--- DATA FOR THIS EXERCISE Enclosed Below ---

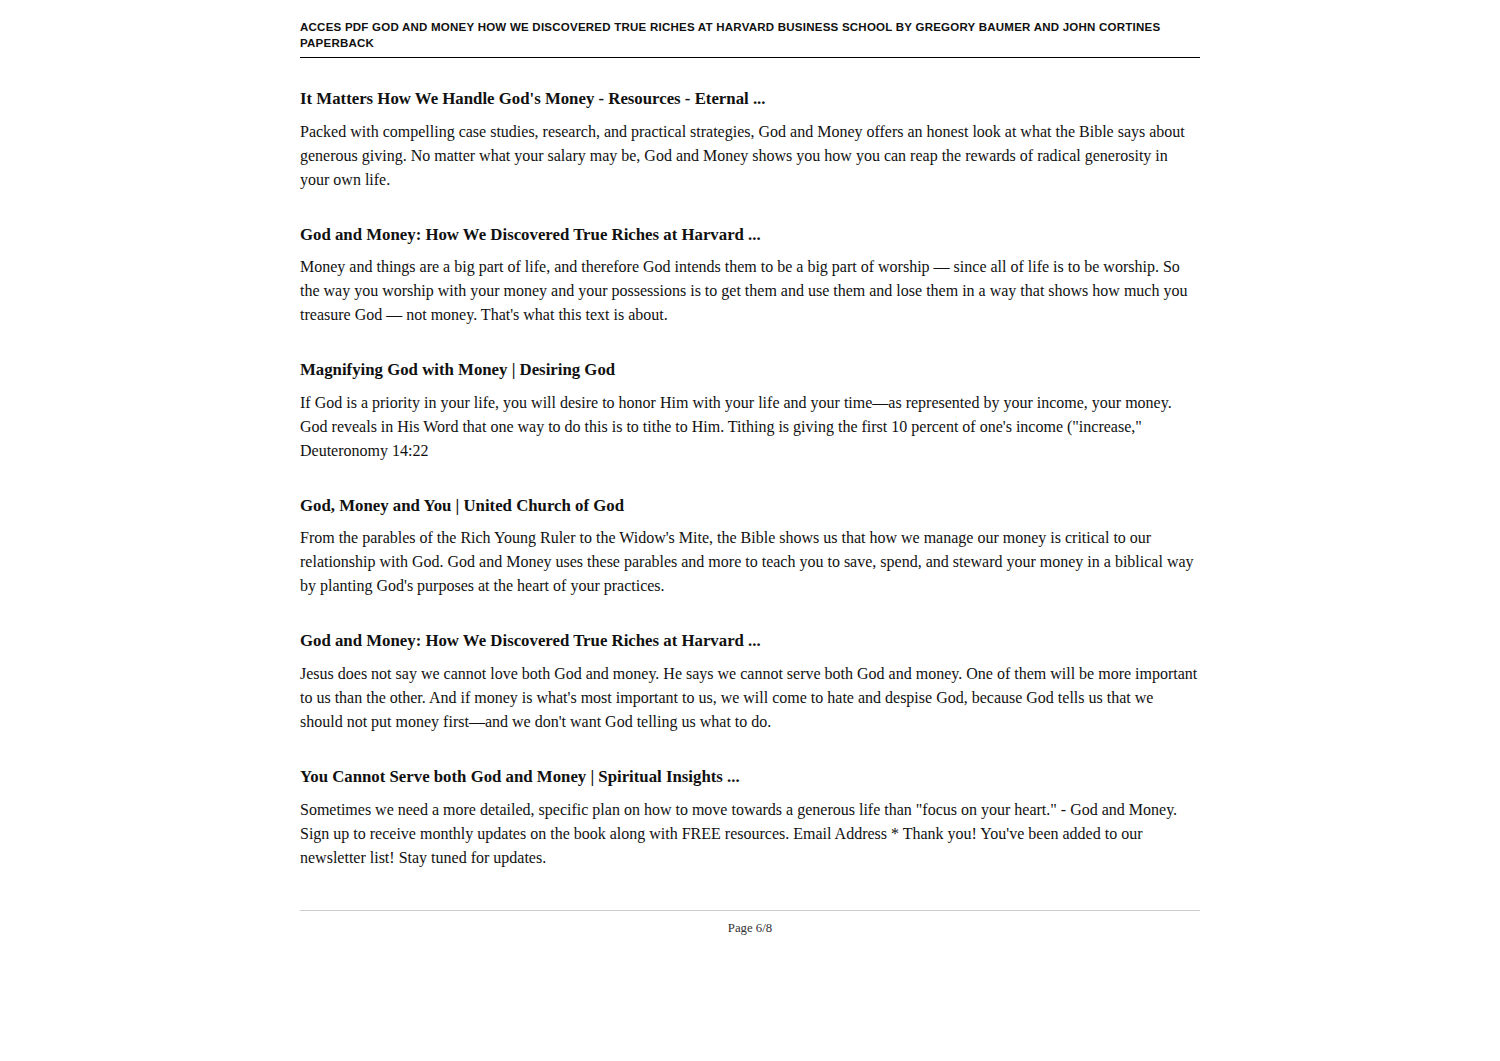Acces PDF God And Money How We Discovered True Riches At Harvard Business School By Gregory Baumer And John Cortines Paperback
It Matters How We Handle God's Money - Resources - Eternal ...
Packed with compelling case studies, research, and practical strategies, God and Money offers an honest look at what the Bible says about generous giving. No matter what your salary may be, God and Money shows you how you can reap the rewards of radical generosity in your own life.
God and Money: How We Discovered True Riches at Harvard ...
Money and things are a big part of life, and therefore God intends them to be a big part of worship — since all of life is to be worship. So the way you worship with your money and your possessions is to get them and use them and lose them in a way that shows how much you treasure God — not money. That's what this text is about.
Magnifying God with Money | Desiring God
If God is a priority in your life, you will desire to honor Him with your life and your time—as represented by your income, your money. God reveals in His Word that one way to do this is to tithe to Him. Tithing is giving the first 10 percent of one's income ("increase," Deuteronomy 14:22
God, Money and You | United Church of God
From the parables of the Rich Young Ruler to the Widow's Mite, the Bible shows us that how we manage our money is critical to our relationship with God. God and Money uses these parables and more to teach you to save, spend, and steward your money in a biblical way by planting God's purposes at the heart of your practices.
God and Money: How We Discovered True Riches at Harvard ...
Jesus does not say we cannot love both God and money. He says we cannot serve both God and money. One of them will be more important to us than the other. And if money is what's most important to us, we will come to hate and despise God, because God tells us that we should not put money first—and we don't want God telling us what to do.
You Cannot Serve both God and Money | Spiritual Insights ...
Sometimes we need a more detailed, specific plan on how to move towards a generous life than "focus on your heart." - God and Money. Sign up to receive monthly updates on the book along with FREE resources. Email Address * Thank you! You've been added to our newsletter list! Stay tuned for updates.
Page 6/8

--- End of Enclosed DATA FOR THIS EXERCISE ---

**THE TASK:**
The string "generous" may occur in the listing; show every line where it does.

**THE COMPLETED TASK:**
Packed with compelling case studies, research, and practical strategies, God and Money offers an honest look at what the Bible says about generous giving. No matter what your salary may be, God and Money shows you how you can reap the rewards of radical generosity in your own life.
Sometimes we need a more detailed, specific plan on how to move towards a generous life than "focus on your heart." - God and Money. Sign up to receive monthly updates on the book along with FREE resources. Email Address * Thank you! You've been added to our newsletter list! Stay tuned for updates.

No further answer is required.